**Entries taken from a collection:**
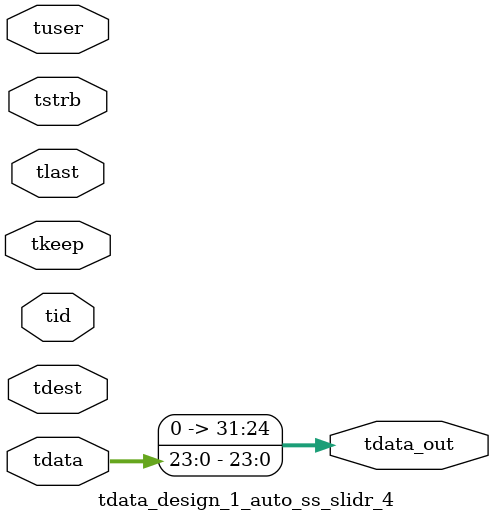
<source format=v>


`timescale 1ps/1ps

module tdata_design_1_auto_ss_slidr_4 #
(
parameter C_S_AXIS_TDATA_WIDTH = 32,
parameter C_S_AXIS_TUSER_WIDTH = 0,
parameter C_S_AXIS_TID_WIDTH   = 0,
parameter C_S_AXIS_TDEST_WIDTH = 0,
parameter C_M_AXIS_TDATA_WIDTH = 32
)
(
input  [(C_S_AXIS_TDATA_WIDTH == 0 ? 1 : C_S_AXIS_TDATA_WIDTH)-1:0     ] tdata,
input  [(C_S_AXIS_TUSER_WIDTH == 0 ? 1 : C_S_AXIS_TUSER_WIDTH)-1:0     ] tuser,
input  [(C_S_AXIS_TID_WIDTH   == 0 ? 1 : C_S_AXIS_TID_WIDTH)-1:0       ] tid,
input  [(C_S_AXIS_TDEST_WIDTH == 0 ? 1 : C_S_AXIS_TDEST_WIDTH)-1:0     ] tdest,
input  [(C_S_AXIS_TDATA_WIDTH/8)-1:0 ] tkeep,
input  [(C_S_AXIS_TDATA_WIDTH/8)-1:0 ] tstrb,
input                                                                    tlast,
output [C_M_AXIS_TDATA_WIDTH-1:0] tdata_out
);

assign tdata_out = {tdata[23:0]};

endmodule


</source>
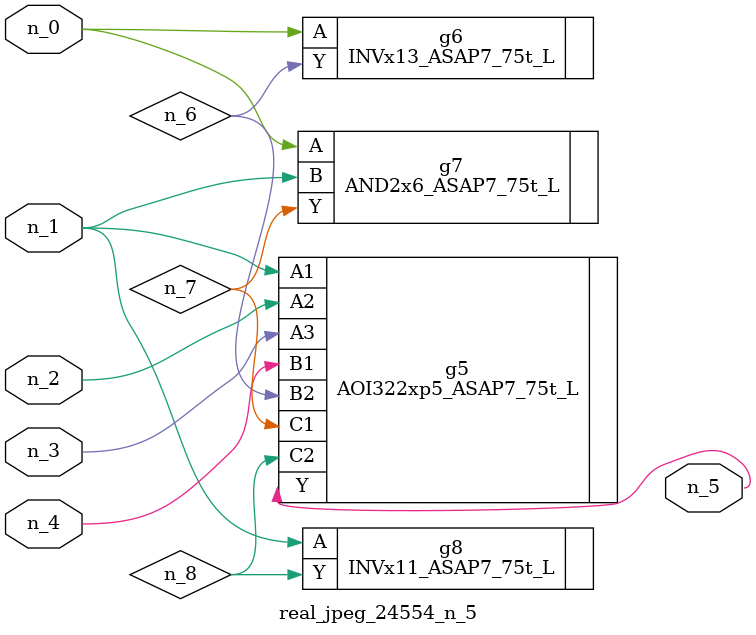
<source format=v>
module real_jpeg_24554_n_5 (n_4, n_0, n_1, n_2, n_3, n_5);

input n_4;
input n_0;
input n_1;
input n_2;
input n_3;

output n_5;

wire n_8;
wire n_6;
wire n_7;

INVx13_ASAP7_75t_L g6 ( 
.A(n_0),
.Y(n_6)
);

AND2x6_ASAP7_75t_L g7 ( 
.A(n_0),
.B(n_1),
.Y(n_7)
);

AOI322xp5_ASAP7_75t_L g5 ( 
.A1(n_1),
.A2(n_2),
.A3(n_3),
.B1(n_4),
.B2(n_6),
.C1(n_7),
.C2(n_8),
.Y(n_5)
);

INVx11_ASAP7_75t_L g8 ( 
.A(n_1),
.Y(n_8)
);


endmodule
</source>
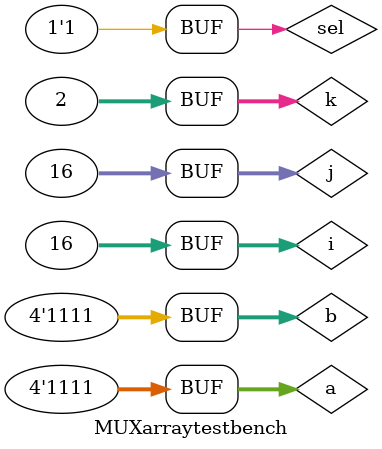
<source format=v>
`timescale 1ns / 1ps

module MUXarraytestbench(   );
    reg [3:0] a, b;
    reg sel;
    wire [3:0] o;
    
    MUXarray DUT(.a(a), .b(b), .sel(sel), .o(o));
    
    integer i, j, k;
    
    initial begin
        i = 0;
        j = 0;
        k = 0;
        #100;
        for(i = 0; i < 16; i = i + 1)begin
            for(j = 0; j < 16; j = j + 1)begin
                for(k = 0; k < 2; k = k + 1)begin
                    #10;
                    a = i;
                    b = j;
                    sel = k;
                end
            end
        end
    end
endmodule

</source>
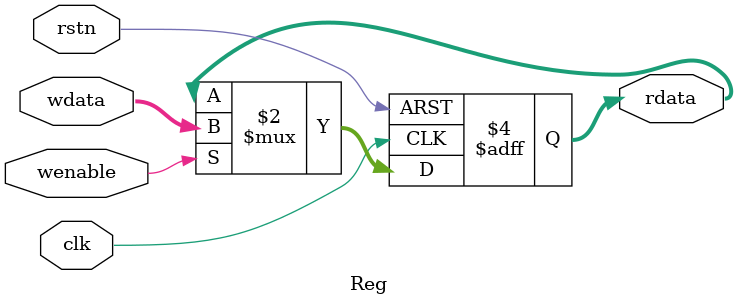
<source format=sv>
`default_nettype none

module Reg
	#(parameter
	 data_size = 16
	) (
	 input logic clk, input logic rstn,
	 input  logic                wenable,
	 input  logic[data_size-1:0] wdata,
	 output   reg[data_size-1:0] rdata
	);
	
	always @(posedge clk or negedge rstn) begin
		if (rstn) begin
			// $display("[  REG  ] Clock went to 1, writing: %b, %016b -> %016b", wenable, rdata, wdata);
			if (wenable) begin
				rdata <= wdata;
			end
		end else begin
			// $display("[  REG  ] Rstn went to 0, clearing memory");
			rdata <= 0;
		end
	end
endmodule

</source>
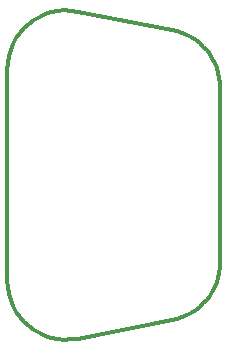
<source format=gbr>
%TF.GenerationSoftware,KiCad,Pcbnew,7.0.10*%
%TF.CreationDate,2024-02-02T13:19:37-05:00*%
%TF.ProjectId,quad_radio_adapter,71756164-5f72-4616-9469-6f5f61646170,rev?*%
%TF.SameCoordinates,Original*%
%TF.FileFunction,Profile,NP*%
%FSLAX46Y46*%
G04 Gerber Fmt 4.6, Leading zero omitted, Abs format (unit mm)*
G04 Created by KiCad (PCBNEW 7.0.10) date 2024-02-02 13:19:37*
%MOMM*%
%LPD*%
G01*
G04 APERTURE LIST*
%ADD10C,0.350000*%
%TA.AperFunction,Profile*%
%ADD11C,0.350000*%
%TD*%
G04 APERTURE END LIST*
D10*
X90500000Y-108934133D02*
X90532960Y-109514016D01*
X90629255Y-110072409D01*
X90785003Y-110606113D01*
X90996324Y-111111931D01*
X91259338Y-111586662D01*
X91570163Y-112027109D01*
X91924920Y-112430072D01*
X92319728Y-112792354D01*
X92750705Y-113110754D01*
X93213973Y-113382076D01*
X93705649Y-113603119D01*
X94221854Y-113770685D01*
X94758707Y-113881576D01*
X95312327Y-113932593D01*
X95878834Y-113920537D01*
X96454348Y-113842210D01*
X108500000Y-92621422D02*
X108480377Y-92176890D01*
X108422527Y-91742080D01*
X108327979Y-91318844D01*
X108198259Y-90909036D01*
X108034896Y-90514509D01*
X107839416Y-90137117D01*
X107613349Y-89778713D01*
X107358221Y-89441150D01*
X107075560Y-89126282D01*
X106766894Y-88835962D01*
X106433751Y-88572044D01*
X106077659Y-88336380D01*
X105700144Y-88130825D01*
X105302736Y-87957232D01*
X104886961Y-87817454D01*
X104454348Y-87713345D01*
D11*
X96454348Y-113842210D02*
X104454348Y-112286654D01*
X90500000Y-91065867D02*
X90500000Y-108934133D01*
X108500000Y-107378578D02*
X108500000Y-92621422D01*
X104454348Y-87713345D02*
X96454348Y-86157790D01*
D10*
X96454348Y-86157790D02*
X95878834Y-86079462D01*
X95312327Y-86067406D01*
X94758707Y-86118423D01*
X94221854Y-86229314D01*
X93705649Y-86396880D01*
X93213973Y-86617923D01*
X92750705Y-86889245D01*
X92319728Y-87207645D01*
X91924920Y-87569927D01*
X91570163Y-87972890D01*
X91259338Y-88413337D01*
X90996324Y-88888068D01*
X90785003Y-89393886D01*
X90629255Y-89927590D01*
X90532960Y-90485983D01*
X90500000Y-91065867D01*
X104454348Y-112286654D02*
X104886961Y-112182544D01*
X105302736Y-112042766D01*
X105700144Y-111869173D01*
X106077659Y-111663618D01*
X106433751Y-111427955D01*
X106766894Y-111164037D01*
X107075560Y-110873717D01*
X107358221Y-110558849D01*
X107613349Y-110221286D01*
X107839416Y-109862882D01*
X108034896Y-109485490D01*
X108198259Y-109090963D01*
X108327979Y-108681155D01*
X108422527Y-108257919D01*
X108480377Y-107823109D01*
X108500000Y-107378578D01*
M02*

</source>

**DIRECTIVE:**
Write out the entries above word for word. Do not include the pictures.

**COMPLETED TASK:**
<source format=v>


`timescale 1ps/1ps

module tdata_design_1_auto_ss_slidr_4 #
(
parameter C_S_AXIS_TDATA_WIDTH = 32,
parameter C_S_AXIS_TUSER_WIDTH = 0,
parameter C_S_AXIS_TID_WIDTH   = 0,
parameter C_S_AXIS_TDEST_WIDTH = 0,
parameter C_M_AXIS_TDATA_WIDTH = 32
)
(
input  [(C_S_AXIS_TDATA_WIDTH == 0 ? 1 : C_S_AXIS_TDATA_WIDTH)-1:0     ] tdata,
input  [(C_S_AXIS_TUSER_WIDTH == 0 ? 1 : C_S_AXIS_TUSER_WIDTH)-1:0     ] tuser,
input  [(C_S_AXIS_TID_WIDTH   == 0 ? 1 : C_S_AXIS_TID_WIDTH)-1:0       ] tid,
input  [(C_S_AXIS_TDEST_WIDTH == 0 ? 1 : C_S_AXIS_TDEST_WIDTH)-1:0     ] tdest,
input  [(C_S_AXIS_TDATA_WIDTH/8)-1:0 ] tkeep,
input  [(C_S_AXIS_TDATA_WIDTH/8)-1:0 ] tstrb,
input                                                                    tlast,
output [C_M_AXIS_TDATA_WIDTH-1:0] tdata_out
);

assign tdata_out = {tdata[23:0]};

endmodule


</source>
<source format=v>
module real_jpeg_24554_n_5 (n_4, n_0, n_1, n_2, n_3, n_5);

input n_4;
input n_0;
input n_1;
input n_2;
input n_3;

output n_5;

wire n_8;
wire n_6;
wire n_7;

INVx13_ASAP7_75t_L g6 ( 
.A(n_0),
.Y(n_6)
);

AND2x6_ASAP7_75t_L g7 ( 
.A(n_0),
.B(n_1),
.Y(n_7)
);

AOI322xp5_ASAP7_75t_L g5 ( 
.A1(n_1),
.A2(n_2),
.A3(n_3),
.B1(n_4),
.B2(n_6),
.C1(n_7),
.C2(n_8),
.Y(n_5)
);

INVx11_ASAP7_75t_L g8 ( 
.A(n_1),
.Y(n_8)
);


endmodule
</source>
<source format=v>
`timescale 1ns / 1ps

module MUXarraytestbench(   );
    reg [3:0] a, b;
    reg sel;
    wire [3:0] o;
    
    MUXarray DUT(.a(a), .b(b), .sel(sel), .o(o));
    
    integer i, j, k;
    
    initial begin
        i = 0;
        j = 0;
        k = 0;
        #100;
        for(i = 0; i < 16; i = i + 1)begin
            for(j = 0; j < 16; j = j + 1)begin
                for(k = 0; k < 2; k = k + 1)begin
                    #10;
                    a = i;
                    b = j;
                    sel = k;
                end
            end
        end
    end
endmodule

</source>
<source format=sv>
`default_nettype none

module Reg
	#(parameter
	 data_size = 16
	) (
	 input logic clk, input logic rstn,
	 input  logic                wenable,
	 input  logic[data_size-1:0] wdata,
	 output   reg[data_size-1:0] rdata
	);
	
	always @(posedge clk or negedge rstn) begin
		if (rstn) begin
			// $display("[  REG  ] Clock went to 1, writing: %b, %016b -> %016b", wenable, rdata, wdata);
			if (wenable) begin
				rdata <= wdata;
			end
		end else begin
			// $display("[  REG  ] Rstn went to 0, clearing memory");
			rdata <= 0;
		end
	end
endmodule

</source>
<source format=gbr>
%TF.GenerationSoftware,KiCad,Pcbnew,7.0.10*%
%TF.CreationDate,2024-02-02T13:19:37-05:00*%
%TF.ProjectId,quad_radio_adapter,71756164-5f72-4616-9469-6f5f61646170,rev?*%
%TF.SameCoordinates,Original*%
%TF.FileFunction,Profile,NP*%
%FSLAX46Y46*%
G04 Gerber Fmt 4.6, Leading zero omitted, Abs format (unit mm)*
G04 Created by KiCad (PCBNEW 7.0.10) date 2024-02-02 13:19:37*
%MOMM*%
%LPD*%
G01*
G04 APERTURE LIST*
%ADD10C,0.350000*%
%TA.AperFunction,Profile*%
%ADD11C,0.350000*%
%TD*%
G04 APERTURE END LIST*
D10*
X90500000Y-108934133D02*
X90532960Y-109514016D01*
X90629255Y-110072409D01*
X90785003Y-110606113D01*
X90996324Y-111111931D01*
X91259338Y-111586662D01*
X91570163Y-112027109D01*
X91924920Y-112430072D01*
X92319728Y-112792354D01*
X92750705Y-113110754D01*
X93213973Y-113382076D01*
X93705649Y-113603119D01*
X94221854Y-113770685D01*
X94758707Y-113881576D01*
X95312327Y-113932593D01*
X95878834Y-113920537D01*
X96454348Y-113842210D01*
X108500000Y-92621422D02*
X108480377Y-92176890D01*
X108422527Y-91742080D01*
X108327979Y-91318844D01*
X108198259Y-90909036D01*
X108034896Y-90514509D01*
X107839416Y-90137117D01*
X107613349Y-89778713D01*
X107358221Y-89441150D01*
X107075560Y-89126282D01*
X106766894Y-88835962D01*
X106433751Y-88572044D01*
X106077659Y-88336380D01*
X105700144Y-88130825D01*
X105302736Y-87957232D01*
X104886961Y-87817454D01*
X104454348Y-87713345D01*
D11*
X96454348Y-113842210D02*
X104454348Y-112286654D01*
X90500000Y-91065867D02*
X90500000Y-108934133D01*
X108500000Y-107378578D02*
X108500000Y-92621422D01*
X104454348Y-87713345D02*
X96454348Y-86157790D01*
D10*
X96454348Y-86157790D02*
X95878834Y-86079462D01*
X95312327Y-86067406D01*
X94758707Y-86118423D01*
X94221854Y-86229314D01*
X93705649Y-86396880D01*
X93213973Y-86617923D01*
X92750705Y-86889245D01*
X92319728Y-87207645D01*
X91924920Y-87569927D01*
X91570163Y-87972890D01*
X91259338Y-88413337D01*
X90996324Y-88888068D01*
X90785003Y-89393886D01*
X90629255Y-89927590D01*
X90532960Y-90485983D01*
X90500000Y-91065867D01*
X104454348Y-112286654D02*
X104886961Y-112182544D01*
X105302736Y-112042766D01*
X105700144Y-111869173D01*
X106077659Y-111663618D01*
X106433751Y-111427955D01*
X106766894Y-111164037D01*
X107075560Y-110873717D01*
X107358221Y-110558849D01*
X107613349Y-110221286D01*
X107839416Y-109862882D01*
X108034896Y-109485490D01*
X108198259Y-109090963D01*
X108327979Y-108681155D01*
X108422527Y-108257919D01*
X108480377Y-107823109D01*
X108500000Y-107378578D01*
M02*

</source>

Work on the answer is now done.